Optimism alone isn’t enough to make a start.

My observation is that leaders who understand and harness pace succeed. Great teams rarely get to  ‘urgent, don’t panic ‘ state (without a headwind) as they stay close to customers, the market and their data – constantly scanning for ways to add value incrementally and in groundbreaking ways proactively.

Silos kill alignment and generate waste. You need to review your operating principles and systems. Do you have clear standards? Do you expect folks to stand behind the agreed change or do you even inadvertently encourage dissent?

2. Build a guiding coalition

John Kotter warns of the hero leader who takes on or promotes change without gaining enough support. I imagine that in the ’90s more of us acted as heroes command and control leaders. We were undoubtedly trained and rewarded this way. Kotter advises not to go it alone.

2021 lens: Hero leaders should retrain or hand the baton to Servant Leaders, those that balance a concern for results AND relationships and with practice think ‘we before me’ as a default. Ensure you have a diverse cross-functional team that can collaborate and challenge in equal measure, co-creates and hold itself and your outcomes to account. Better still, have a customer panel. A.  re you delivering value for the customer or blind to their real needs?

Great change isn’t about doing to people but for them so engage, engage, engage, listen, listen, listen and cocreate for best results.

‘alone we go fast, together we go further’.

3. Form a strategic vision

The point that jumps decades with ease; woolly directives and project plans fail. So form a clear and compelling vision statement.

2021 lens: Keep it simple. The myriad of channels and opportunities to communicate should help but often don’t. Avoid lofty rhetoric, help folks join the dots and be honest when the change isn’t well, just that sexy.

Great leaders help everyone see the part they see in the vision by translating into outcomes.
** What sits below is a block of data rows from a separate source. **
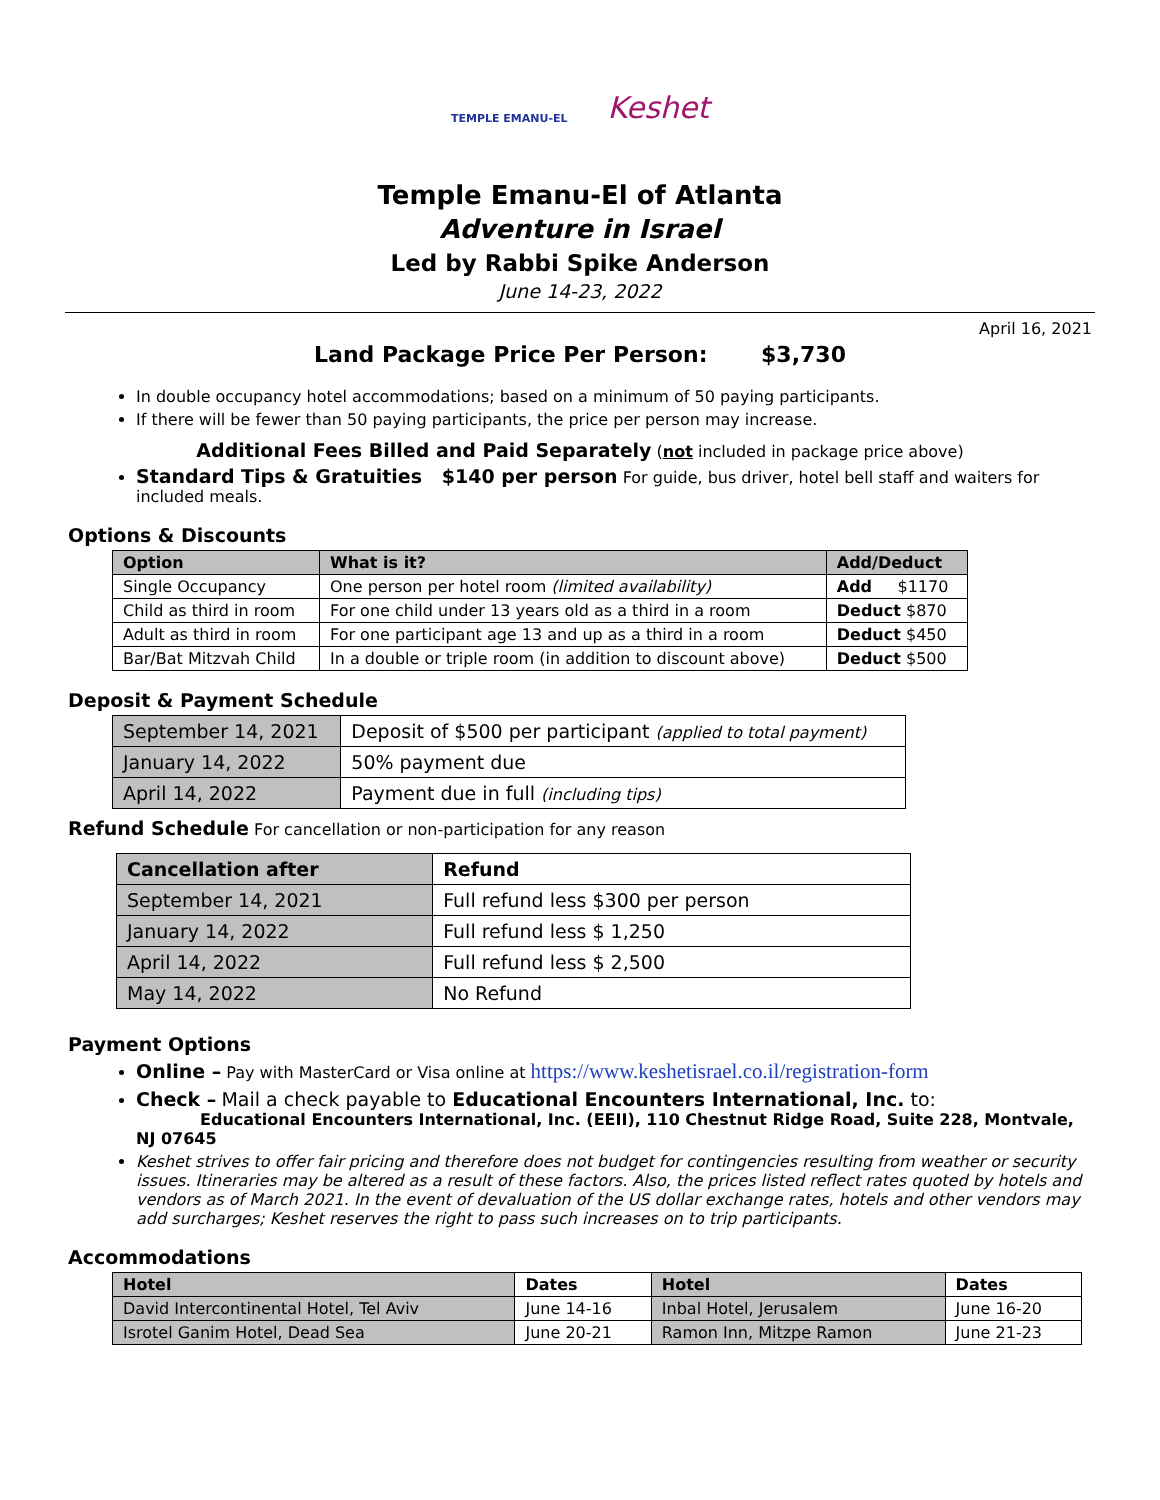TEMPLE EMANU-EL Keshet
Temple Emanu-El of Atlanta
Adventure in Israel
Led by Rabbi Spike Anderson
June 14-23, 2022
April 16, 2021
Land Package Price Per Person: $3,730
In double occupancy hotel accommodations; based on a minimum of 50 paying participants.
If there will be fewer than 50 paying participants, the price per person may increase.
Additional Fees Billed and Paid Separately (not included in package price above)
Standard Tips & Gratuities $140 per person For guide, bus driver, hotel bell staff and waiters for included meals.
Options & Discounts
| Option | What is it? | Add/Deduct |
| --- | --- | --- |
| Single Occupancy | One person per hotel room (limited availability) | Add $1170 |
| Child as third in room | For one child under 13 years old as a third in a room | Deduct $870 |
| Adult as third in room | For one participant age 13 and up as a third in a room | Deduct $450 |
| Bar/Bat Mitzvah Child | In a double or triple room (in addition to discount above) | Deduct $500 |
Deposit & Payment Schedule
| September 14, 2021 | Deposit of $500 per participant (applied to total payment) |
| January 14, 2022 | 50% payment due |
| April 14, 2022 | Payment due in full (including tips) |
Refund Schedule For cancellation or non-participation for any reason
| Cancellation after | Refund |
| --- | --- |
| September 14, 2021 | Full refund less $300 per person |
| January 14, 2022 | Full refund less $ 1,250 |
| April 14, 2022 | Full refund less $ 2,500 |
| May 14, 2022 | No Refund |
Payment Options
Online – Pay with MasterCard or Visa online at https://www.keshetisrael.co.il/registration-form
Check – Mail a check payable to Educational Encounters International, Inc. to:
Educational Encounters International, Inc. (EEII), 110 Chestnut Ridge Road, Suite 228, Montvale, NJ 07645
Keshet strives to offer fair pricing and therefore does not budget for contingencies resulting from weather or security issues. Itineraries may be altered as a result of these factors. Also, the prices listed reflect rates quoted by hotels and vendors as of March 2021. In the event of devaluation of the US dollar exchange rates, hotels and other vendors may add surcharges; Keshet reserves the right to pass such increases on to trip participants.
Accommodations
| Hotel | Dates | Hotel | Dates |
| --- | --- | --- | --- |
| David Intercontinental Hotel, Tel Aviv | June 14-16 | Inbal Hotel, Jerusalem | June 16-20 |
| Isrotel Ganim Hotel, Dead Sea | June 20-21 | Ramon Inn, Mitzpe Ramon | June 21-23 |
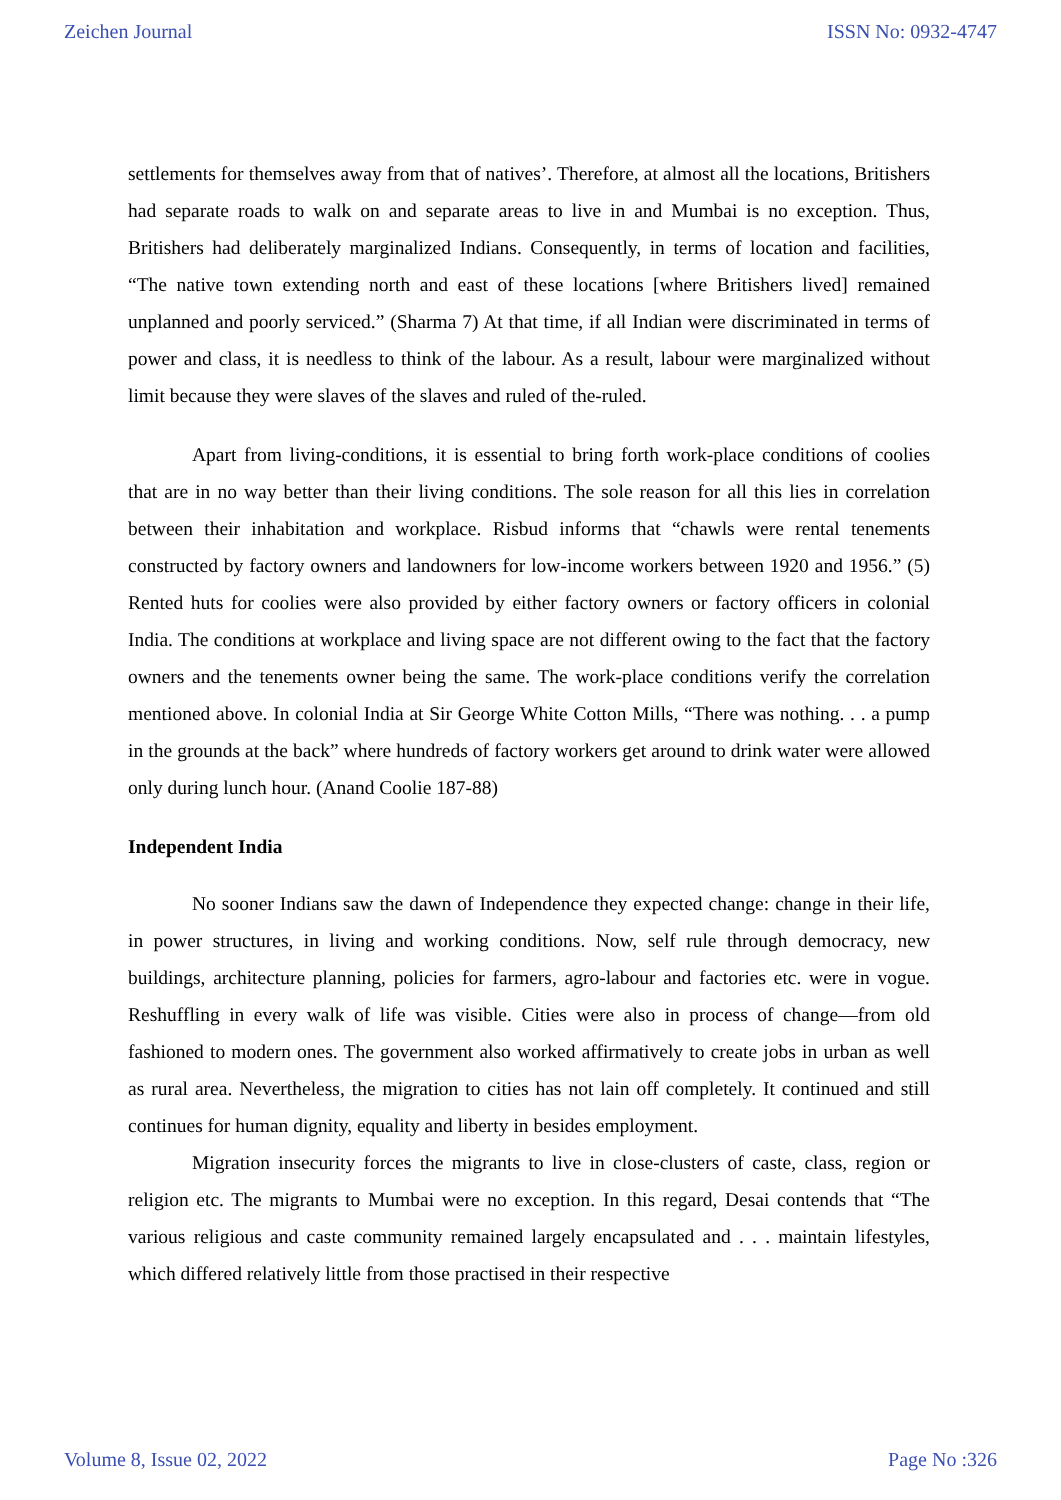Zeichen Journal ISSN No: 0932-4747
settlements for themselves away from that of natives’. Therefore, at almost all the locations, Britishers had separate roads to walk on and separate areas to live in and Mumbai is no exception. Thus, Britishers had deliberately marginalized Indians. Consequently, in terms of location and facilities, “The native town extending north and east of these locations [where Britishers lived] remained unplanned and poorly serviced.” (Sharma 7) At that time, if all Indian were discriminated in terms of power and class, it is needless to think of the labour. As a result, labour were marginalized without limit because they were slaves of the slaves and ruled of the-ruled.
Apart from living-conditions, it is essential to bring forth work-place conditions of coolies that are in no way better than their living conditions. The sole reason for all this lies in correlation between their inhabitation and workplace. Risbud informs that “chawls were rental tenements constructed by factory owners and landowners for low-income workers between 1920 and 1956.” (5) Rented huts for coolies were also provided by either factory owners or factory officers in colonial India. The conditions at workplace and living space are not different owing to the fact that the factory owners and the tenements owner being the same. The work-place conditions verify the correlation mentioned above. In colonial India at Sir George White Cotton Mills, “There was nothing. . . a pump in the grounds at the back” where hundreds of factory workers get around to drink water were allowed only during lunch hour. (Anand Coolie 187-88)
Independent India
No sooner Indians saw the dawn of Independence they expected change: change in their life, in power structures, in living and working conditions. Now, self rule through democracy, new buildings, architecture planning, policies for farmers, agro-labour and factories etc. were in vogue. Reshuffling in every walk of life was visible. Cities were also in process of change—from old fashioned to modern ones. The government also worked affirmatively to create jobs in urban as well as rural area. Nevertheless, the migration to cities has not lain off completely. It continued and still continues for human dignity, equality and liberty in besides employment.
Migration insecurity forces the migrants to live in close-clusters of caste, class, region or religion etc. The migrants to Mumbai were no exception. In this regard, Desai contends that “The various religious and caste community remained largely encapsulated and . . . maintain lifestyles, which differed relatively little from those practised in their respective
Volume 8, Issue 02, 2022 Page No :326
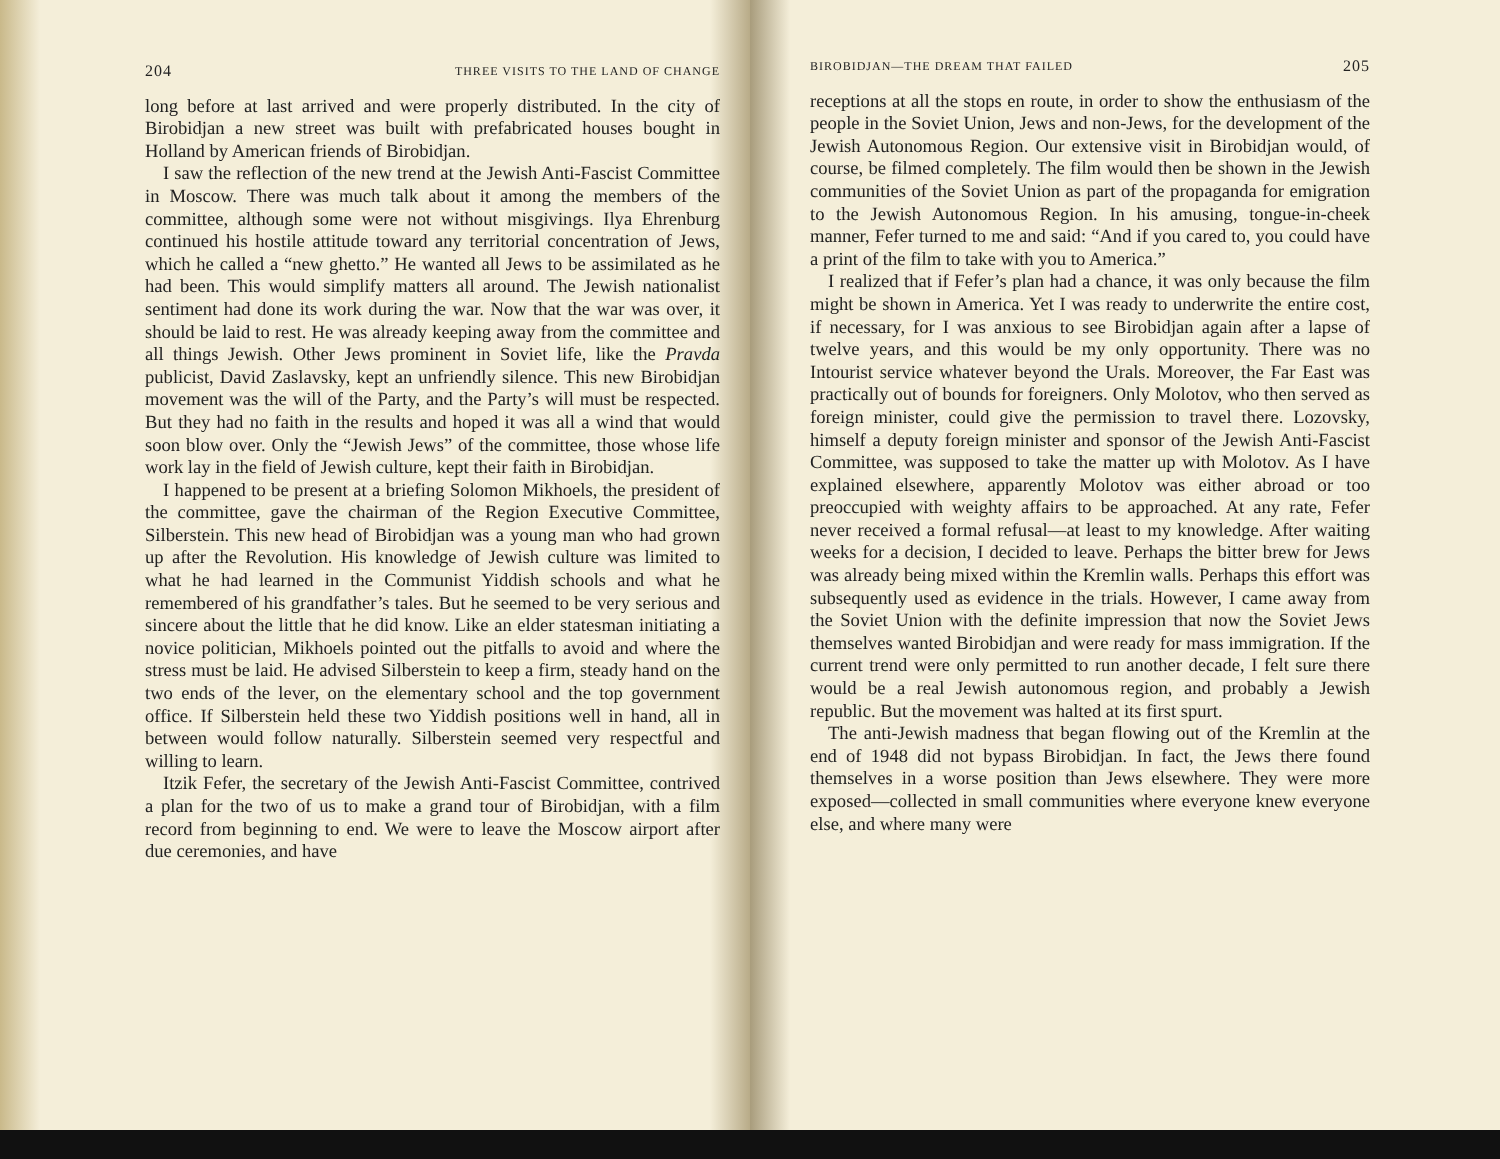204 THREE VISITS TO THE LAND OF CHANGE
long before at last arrived and were properly distributed. In the city of Birobidjan a new street was built with prefabricated houses bought in Holland by American friends of Birobidjan.
I saw the reflection of the new trend at the Jewish Anti-Fascist Committee in Moscow. There was much talk about it among the members of the committee, although some were not without misgivings. Ilya Ehrenburg continued his hostile attitude toward any territorial concentration of Jews, which he called a “new ghetto.” He wanted all Jews to be assimilated as he had been. This would simplify matters all around. The Jewish nationalist sentiment had done its work during the war. Now that the war was over, it should be laid to rest. He was already keeping away from the committee and all things Jewish. Other Jews prominent in Soviet life, like the Pravda publicist, David Zaslavsky, kept an unfriendly silence. This new Birobidjan movement was the will of the Party, and the Party’s will must be respected. But they had no faith in the results and hoped it was all a wind that would soon blow over. Only the “Jewish Jews” of the committee, those whose life work lay in the field of Jewish culture, kept their faith in Birobidjan.
I happened to be present at a briefing Solomon Mikhoels, the president of the committee, gave the chairman of the Region Executive Committee, Silberstein. This new head of Birobidjan was a young man who had grown up after the Revolution. His knowledge of Jewish culture was limited to what he had learned in the Communist Yiddish schools and what he remembered of his grandfather’s tales. But he seemed to be very serious and sincere about the little that he did know. Like an elder statesman initiating a novice politician, Mikhoels pointed out the pitfalls to avoid and where the stress must be laid. He advised Silberstein to keep a firm, steady hand on the two ends of the lever, on the elementary school and the top government office. If Silberstein held these two Yiddish positions well in hand, all in between would follow naturally. Silberstein seemed very respectful and willing to learn.
Itzik Fefer, the secretary of the Jewish Anti-Fascist Committee, contrived a plan for the two of us to make a grand tour of Birobidjan, with a film record from beginning to end. We were to leave the Moscow airport after due ceremonies, and have
BIROBIDJAN—THE DREAM THAT FAILED 205
receptions at all the stops en route, in order to show the enthusiasm of the people in the Soviet Union, Jews and non-Jews, for the development of the Jewish Autonomous Region. Our extensive visit in Birobidjan would, of course, be filmed completely. The film would then be shown in the Jewish communities of the Soviet Union as part of the propaganda for emigration to the Jewish Autonomous Region. In his amusing, tongue-in-cheek manner, Fefer turned to me and said: “And if you cared to, you could have a print of the film to take with you to America.”
I realized that if Fefer’s plan had a chance, it was only because the film might be shown in America. Yet I was ready to underwrite the entire cost, if necessary, for I was anxious to see Birobidjan again after a lapse of twelve years, and this would be my only opportunity. There was no Intourist service whatever beyond the Urals. Moreover, the Far East was practically out of bounds for foreigners. Only Molotov, who then served as foreign minister, could give the permission to travel there. Lozovsky, himself a deputy foreign minister and sponsor of the Jewish Anti-Fascist Committee, was supposed to take the matter up with Molotov. As I have explained elsewhere, apparently Molotov was either abroad or too preoccupied with weighty affairs to be approached. At any rate, Fefer never received a formal refusal—at least to my knowledge. After waiting weeks for a decision, I decided to leave. Perhaps the bitter brew for Jews was already being mixed within the Kremlin walls. Perhaps this effort was subsequently used as evidence in the trials. However, I came away from the Soviet Union with the definite impression that now the Soviet Jews themselves wanted Birobidjan and were ready for mass immigration. If the current trend were only permitted to run another decade, I felt sure there would be a real Jewish autonomous region, and probably a Jewish republic. But the movement was halted at its first spurt.
The anti-Jewish madness that began flowing out of the Kremlin at the end of 1948 did not bypass Birobidjan. In fact, the Jews there found themselves in a worse position than Jews elsewhere. They were more exposed—collected in small communities where everyone knew everyone else, and where many were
Outcomes have the magical ability to blur boundaries (in a good way) and dissolve silos.

Herb Kelleher of South West Airlines famously said ‘we have a strategic plan, its called doing things’.

4. Convey the new vision

JK’s 4th recommendation and one of the most powerful. He talks of the very real threat of under-communication. For me, that means poor messaging, poor cut through or lack of follow-through.

2021 lens: Read as dialogue over broadcast communication, read as deeds over words. Change is behaviour, behaviour is what we do daily.

Communication comes as deeds and words. So take the effort away from your messaging – keeping it simple means less energy used understanding the vision and more spent on delivery tactics.

We’re an increasingly cynical crowd to ‘message’ to. The latest Edelman Global Trust barometer reports a worrying ongoing decrease in trust across four institutions (NGO, Companies, Media, Government). Folks are rejecting rhetoric, false news and spin. Keep it simple, transparent and model what you say.

5. Empower others (remove impediments)

JK regarded bosses who wouldn’t change as the worse blocker. He saw lip service to change as common and deadly.

2021 application: Great teams know how to challenge effectively and flush out false harmony. It’s vital that teams practice saying the hard stuff, start small and build psychological safety. Great teams are just that, not a bunch of talented solo players.

Empowering others (distributing power and decision making) speeds up change and reduces bottlenecks.

How transparent is your work? Bottlenecks and impediments surface more easily and quickly when work is visual and folks are encouraged to speak up.

Great leaders do not deter and defer decisions.

6. Generate short term wins & 7. Sustain acceleration

In essence, build momentum and recognition into the plan. As John Kotter stated that transformational change takes time!

2021 application: Where to start…iterate, pivot, check and respond, be (not do) agile. Working iteratively is almost the norm, a huge leap from the way we worked in 1995. Being adaptive is vital and you know as well as I do that an iterative, adaptive approach underwrites success.

The very best teams I’ve worked with or known of think big and act small.

8. Institute change

The point made in 1995 was don’t celebrate too soon. Ensure change is embedded.

2021 application; Faint praise is rhetoric, I won’t repeat my point on the dangers of rhetoric.

We can certainly help change stick, the best way to do so is to start your change (and vison) with the end in mind, break it into smaller chunks/timeframes and create alignment to outcomes before you begin.

As a final point, I politely disagree – celebrate even small wins, life’s hard enough, we all need encouragement. Positivity is contagious.

Footnote  – the very sage David Wilkinson editor of Oxford Review recently unpicked the magic 84% quote which turns out to be an inference.